Cancer arises from a genetic mutation that occurs inside of the nucleus of the cell, different types of cancer are the second cause of the death in the world. In fact, one each six deaths are related to the disease. Although only 3 complexes are approved for clinical use, currently, Pt (II) compounds participate in approximately 50% of cancer treatments. However, these compounds have several side effects, highlighting: nephrotoxicity and neurotoxicity. Additionally, some kinds of tumours are resistant to the treatments with Pt(II) compounds. A conformational change in the coordination sphere of the complexes could modify their mechanism of action, attenuating these undesirable effects.
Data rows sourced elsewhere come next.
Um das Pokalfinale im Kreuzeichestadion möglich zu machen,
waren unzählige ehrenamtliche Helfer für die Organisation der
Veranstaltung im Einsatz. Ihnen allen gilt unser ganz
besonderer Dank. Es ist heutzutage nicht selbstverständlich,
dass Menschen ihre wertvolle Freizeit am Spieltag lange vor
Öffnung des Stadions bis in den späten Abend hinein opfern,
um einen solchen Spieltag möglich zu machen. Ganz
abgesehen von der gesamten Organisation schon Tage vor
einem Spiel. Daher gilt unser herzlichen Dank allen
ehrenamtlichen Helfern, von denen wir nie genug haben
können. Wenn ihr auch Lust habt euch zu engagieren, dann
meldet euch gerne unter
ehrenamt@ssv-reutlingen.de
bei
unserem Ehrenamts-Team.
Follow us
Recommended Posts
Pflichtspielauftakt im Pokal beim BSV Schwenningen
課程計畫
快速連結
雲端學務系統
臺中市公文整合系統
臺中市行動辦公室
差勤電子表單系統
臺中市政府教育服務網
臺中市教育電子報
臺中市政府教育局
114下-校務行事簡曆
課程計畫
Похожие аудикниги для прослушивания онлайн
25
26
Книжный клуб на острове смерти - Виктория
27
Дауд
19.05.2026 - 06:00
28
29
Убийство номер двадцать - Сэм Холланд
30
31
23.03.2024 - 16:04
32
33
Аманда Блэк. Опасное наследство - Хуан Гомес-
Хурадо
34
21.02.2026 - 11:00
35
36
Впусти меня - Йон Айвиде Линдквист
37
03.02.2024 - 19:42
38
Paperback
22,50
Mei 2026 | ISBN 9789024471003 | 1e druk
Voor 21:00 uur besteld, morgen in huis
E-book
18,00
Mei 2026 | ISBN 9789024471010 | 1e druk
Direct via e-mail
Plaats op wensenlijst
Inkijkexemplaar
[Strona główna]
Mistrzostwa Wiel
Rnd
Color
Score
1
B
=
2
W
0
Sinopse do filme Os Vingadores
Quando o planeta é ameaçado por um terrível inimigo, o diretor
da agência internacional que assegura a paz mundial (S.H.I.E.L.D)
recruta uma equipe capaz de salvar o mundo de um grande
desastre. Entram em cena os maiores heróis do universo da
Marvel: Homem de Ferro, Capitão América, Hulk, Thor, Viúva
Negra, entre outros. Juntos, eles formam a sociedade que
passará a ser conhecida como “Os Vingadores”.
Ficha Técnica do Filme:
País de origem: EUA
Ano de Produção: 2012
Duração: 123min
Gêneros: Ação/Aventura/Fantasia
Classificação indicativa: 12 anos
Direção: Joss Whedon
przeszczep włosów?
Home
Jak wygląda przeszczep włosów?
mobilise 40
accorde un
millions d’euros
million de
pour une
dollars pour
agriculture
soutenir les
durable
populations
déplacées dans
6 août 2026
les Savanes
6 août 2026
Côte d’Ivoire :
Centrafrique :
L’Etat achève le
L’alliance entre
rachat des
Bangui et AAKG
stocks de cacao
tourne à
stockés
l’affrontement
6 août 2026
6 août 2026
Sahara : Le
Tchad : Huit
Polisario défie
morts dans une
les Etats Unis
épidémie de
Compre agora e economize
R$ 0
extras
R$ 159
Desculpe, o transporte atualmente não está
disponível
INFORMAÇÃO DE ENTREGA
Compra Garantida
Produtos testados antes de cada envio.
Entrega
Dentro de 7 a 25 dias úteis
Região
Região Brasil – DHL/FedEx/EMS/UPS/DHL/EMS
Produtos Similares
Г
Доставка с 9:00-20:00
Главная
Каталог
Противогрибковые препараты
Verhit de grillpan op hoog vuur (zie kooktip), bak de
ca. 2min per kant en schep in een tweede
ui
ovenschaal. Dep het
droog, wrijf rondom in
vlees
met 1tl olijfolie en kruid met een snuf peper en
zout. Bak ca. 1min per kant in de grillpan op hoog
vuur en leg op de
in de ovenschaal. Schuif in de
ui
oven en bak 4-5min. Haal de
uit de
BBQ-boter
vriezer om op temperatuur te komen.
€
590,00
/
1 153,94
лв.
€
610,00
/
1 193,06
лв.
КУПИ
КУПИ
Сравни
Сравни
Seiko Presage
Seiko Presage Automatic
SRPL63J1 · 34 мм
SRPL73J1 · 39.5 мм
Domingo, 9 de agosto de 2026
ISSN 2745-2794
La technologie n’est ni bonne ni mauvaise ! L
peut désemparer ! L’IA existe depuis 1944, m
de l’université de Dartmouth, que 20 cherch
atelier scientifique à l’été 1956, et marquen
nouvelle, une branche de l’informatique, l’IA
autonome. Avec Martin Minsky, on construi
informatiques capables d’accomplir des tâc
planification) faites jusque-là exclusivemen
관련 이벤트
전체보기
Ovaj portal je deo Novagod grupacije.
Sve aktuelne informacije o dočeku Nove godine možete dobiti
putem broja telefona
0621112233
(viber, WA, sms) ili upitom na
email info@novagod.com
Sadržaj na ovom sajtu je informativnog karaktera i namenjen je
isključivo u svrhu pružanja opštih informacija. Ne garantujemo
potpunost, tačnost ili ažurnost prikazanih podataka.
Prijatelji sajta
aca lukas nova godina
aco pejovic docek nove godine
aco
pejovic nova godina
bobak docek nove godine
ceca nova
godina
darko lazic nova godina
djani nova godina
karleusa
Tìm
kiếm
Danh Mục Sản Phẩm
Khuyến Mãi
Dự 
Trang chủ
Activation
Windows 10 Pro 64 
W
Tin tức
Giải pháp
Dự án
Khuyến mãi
The introduction of planar aromatic ligands into the complexes structure would allow an intercalative interaction between the platinum compounds and DNA. Thus, the ligands 1,10-phenanthroline (phen), 1,10-phenanthroline-5,6-dione (qphen) and pyrazino [2,3-f] [1,10] phenanthroline-2,3-dicarbonitrile ( DMT) and its platinum (II) complexes appear as an alternative in obtaining cytotoxic agents. Therefore, present project aims to synthesize three new platinum (II) complexes containing two phenantroline-derived of general formula: [Pt(DMT)2](PF6)2; [Pt(DMT)(qphen)](PF6)2; [Pt(DMT)(phen)](PF6)2. All the compounds will be characterized by NMR, IR, UV-Vis and elemental analysis. The possible interaction between compounds and DNA will be evaluated through DNA viscosity assay, ethidium bromide competition, UV/Vis DNA titration and DNA electrophoretic mobility assay. The cytotoxicity of the most promising complexes will be investigated against tumor and non-tumor cell lines.